A Lifetime of Service. A Legacy of Firsts.

Biography
Constance Nevlin (Connie) Johnson was born in Holdenville, Oklahoma in 1952. A proud graduate of Oklahoma City's historic Frederick A. Douglass High School, she earned her bachelor's degree in French from the University of Pennsylvania and a master's degree in Rehabilitation Counseling from Langston University.
Her professional career began with 24 years as a senior legislative analyst for the Oklahoma State Senate, where she served under every senator elected to District 48 since 1965. This deep institutional knowledge gave her an unparalleled understanding of how Oklahoma's government works — and how to make it work for the people.
In 2005, she was elected to represent Senate District 48 — Oklahoma City's predominantly Black Eastside — becoming only the fourth person to ever hold the seat. During her tenure, she authored, advanced, and enacted legislation on health care, criminal justice reform, cannabis policy, women's rights, education, minority access to contracts, and veterans' issues.
She made history in 2014 as the first African American/Choctaw to secure a major party nomination for the U.S. Senate in Oklahoma.

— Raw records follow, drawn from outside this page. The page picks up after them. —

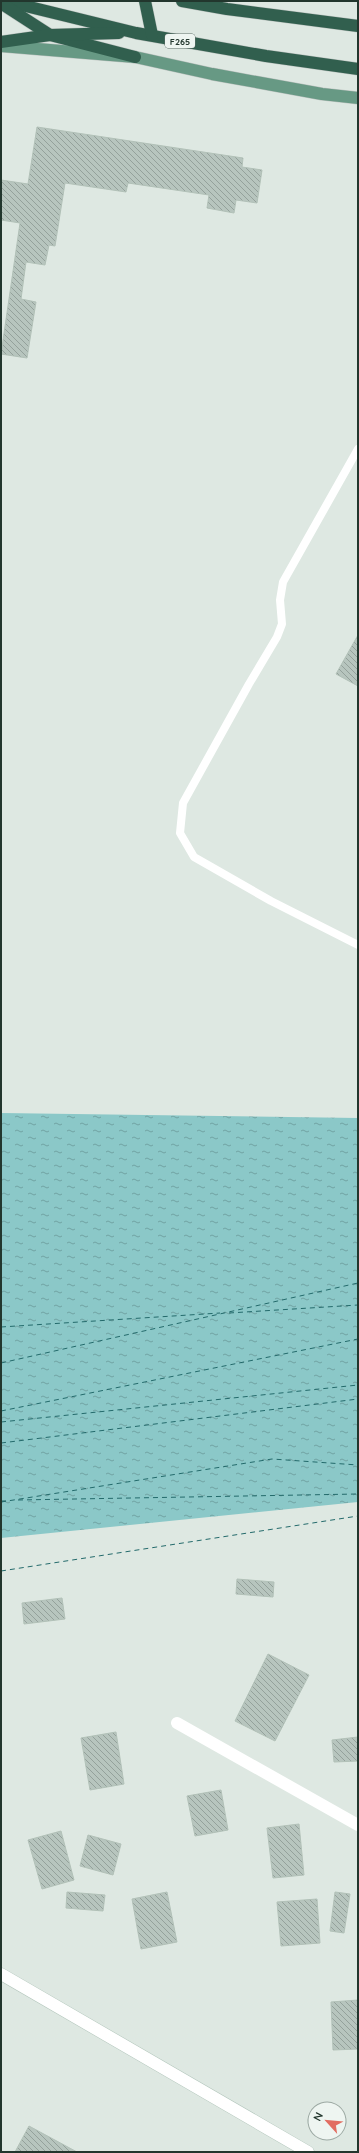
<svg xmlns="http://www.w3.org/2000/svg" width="359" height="2153" viewBox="0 0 359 2153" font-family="Quicksand,sans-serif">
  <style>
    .water { fill: url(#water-ripples) }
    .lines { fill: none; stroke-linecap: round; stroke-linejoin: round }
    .ferry { stroke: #236a6b; stroke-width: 1; stroke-dasharray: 5 4; stroke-linecap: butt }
    .building { fill: url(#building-back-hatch); stroke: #b2c1b8 }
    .secondary-casing { stroke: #b3c6bc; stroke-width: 13 }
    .primary-casing { stroke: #bdc3c0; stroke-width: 13 }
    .motorway-casing { stroke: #bdc3c0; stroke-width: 13 }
    .service { stroke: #fff; stroke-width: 8 }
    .minor { stroke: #fff; stroke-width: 12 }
    .secondary { stroke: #fff; stroke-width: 12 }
    .primary { stroke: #679984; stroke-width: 12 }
    .motorway { stroke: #315f4e; stroke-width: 12 }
    .labels { text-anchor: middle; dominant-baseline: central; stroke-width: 3.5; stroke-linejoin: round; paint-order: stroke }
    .shield { fill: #eef5f1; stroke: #5f6f68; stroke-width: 1 }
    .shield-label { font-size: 9px; font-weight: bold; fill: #22362d }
  </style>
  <defs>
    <pattern id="water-ripples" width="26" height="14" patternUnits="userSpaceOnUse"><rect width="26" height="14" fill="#8bc8c8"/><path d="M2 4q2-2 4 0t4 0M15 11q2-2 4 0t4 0" fill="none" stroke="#71a3a3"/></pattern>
    <pattern id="building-back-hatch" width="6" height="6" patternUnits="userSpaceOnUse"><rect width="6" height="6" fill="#b7c5be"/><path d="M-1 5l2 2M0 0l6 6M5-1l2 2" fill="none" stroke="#94a19b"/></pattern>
  </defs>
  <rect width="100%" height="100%" fill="#dee8e2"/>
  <path class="water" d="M 1,1113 L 358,1118 L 358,1502 L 1,1538 Z"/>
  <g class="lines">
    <g class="ferry">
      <path d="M 229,1313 L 358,1305"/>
      <path d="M 1,1327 L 220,1313"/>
      <path d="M 1,1363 L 358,1283"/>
      <path d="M 1,1411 L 358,1339"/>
      <path d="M 1,1422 L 358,1385"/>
      <path d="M 1,1443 L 358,1399"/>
      <path d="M 18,1500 L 358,1494"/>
      <path d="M 1,1501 L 8,1501"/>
      <path d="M 1,1502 L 272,1459 L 358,1465"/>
      <path d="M 1,1571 L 358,1516"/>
    </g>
  </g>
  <g class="building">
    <path d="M 37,127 L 243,158 L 242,167 L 262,170 L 257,203 L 236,200 L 234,213 L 207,208 L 209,195 L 128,183 L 126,192 L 65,183 L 55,246 L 49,245 L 45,265 L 26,262 L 21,299 L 36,302 L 27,358 L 1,354 L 20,223 L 1,220 L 1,180 L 28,184 Z"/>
    <path d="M 358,635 L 358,686 L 336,674 Z"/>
    <path d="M 237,1579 L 274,1582 L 273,1597 L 236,1594 Z"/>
    <path d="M 62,1598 L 65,1619 L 24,1624 L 22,1603 Z"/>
    <path d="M 268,1654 L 309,1675 L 275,1741 L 235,1721 Z"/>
    <path d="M 116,1732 L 124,1784 L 90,1790 L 81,1738 Z"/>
    <path d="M 358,1737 L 358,1761 L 334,1762 L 332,1740 Z"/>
    <path d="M 221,1790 L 228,1830 L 195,1836 L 187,1796 Z"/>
    <path d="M 299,1824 L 304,1875 L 273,1878 L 267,1828 Z"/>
    <path d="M 61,1831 L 74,1880 L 42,1889 L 28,1840 Z"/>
    <path d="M 88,1835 L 121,1844 L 113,1875 L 80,1866 Z"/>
    <path d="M 67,1892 L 105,1895 L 103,1911 L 66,1908 Z"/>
    <path d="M 167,1892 L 177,1942 L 141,1949 L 132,1899 Z"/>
    <path d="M 335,1892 L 350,1894 L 344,1933 L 330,1931 Z"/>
    <path d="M 317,1899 L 320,1943 L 281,1946 L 277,1902 Z"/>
    <path d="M 358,2000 L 358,2049 L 333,2050 L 331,2002 Z"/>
    <path d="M 29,2126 L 77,2152 L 15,2152 Z"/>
  </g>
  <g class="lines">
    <g class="secondary-casing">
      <path id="secondary" d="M 1,1974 L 308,2152"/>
    </g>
    <g class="primary-casing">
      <path id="primary" d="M 1,46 L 135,57 L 212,74 L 322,94 L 358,98"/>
    </g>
    <g class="motorway-casing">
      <g id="motorway">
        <path d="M 5,1 L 136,33 L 266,56 L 358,69"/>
        <path d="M 145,1 L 152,35"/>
        <path d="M 182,1 L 227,9 L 358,26"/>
        <path d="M 2,4 L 50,35 L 135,57"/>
        <path d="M 1,42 L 50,35 L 119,33"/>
      </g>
    </g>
    <path class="service" d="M 358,449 L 283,582 L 280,600 L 282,624 L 277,637 L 249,684 L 183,803 L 180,833 L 194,857 L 271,901 L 358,945"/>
    <path class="minor" d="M 177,1723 L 358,1825"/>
    <use href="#secondary" class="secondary"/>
    <use href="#primary" class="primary"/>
    <use href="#motorway" class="motorway"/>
  </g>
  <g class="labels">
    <rect class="shield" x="165" y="34" width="30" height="14" rx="3"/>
    <g class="shield-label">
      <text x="180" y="41">F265</text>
    </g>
  </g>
  <rect width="359" height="2153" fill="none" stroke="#22362d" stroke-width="4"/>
  <g transform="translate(327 2121) rotate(297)"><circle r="19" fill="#eef5f1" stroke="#9ca9a3"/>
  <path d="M0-3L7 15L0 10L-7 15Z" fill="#e26d62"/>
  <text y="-6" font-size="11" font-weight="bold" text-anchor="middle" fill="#22362d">N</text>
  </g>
</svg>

As former Vice Chair of the Oklahoma Democratic Party, she blew the whistle on a gag order that prohibited Democrats from discussing reproductive health, immigration, death penalty abolition, and marijuana policy reform.
Senator Johnson has continued her work in civic engagement as immediate past chair of the NAACP Oklahoma State Conference Civic Engagement/Political Action Committee. She has chaired the State Convention Planning Committee, and was the keynote speaker for the NAACP Missouri State Conference of Branches Freedom Fund Banquet. She resides in Forest Park, OK, and is a proud mother, grandmother ("Mi Mi"), and devoted companion to her rescue Shih Tzu, Lacey.
Trailblazer
Nominated for a major statewide office in Oklahoma.
First African American/Choctaw to win a major party U.S. Senate nomination in Oklahoma history (2014).
Authored Oklahoma's first medical cannabis legislation in 2007 — a decade before it became law.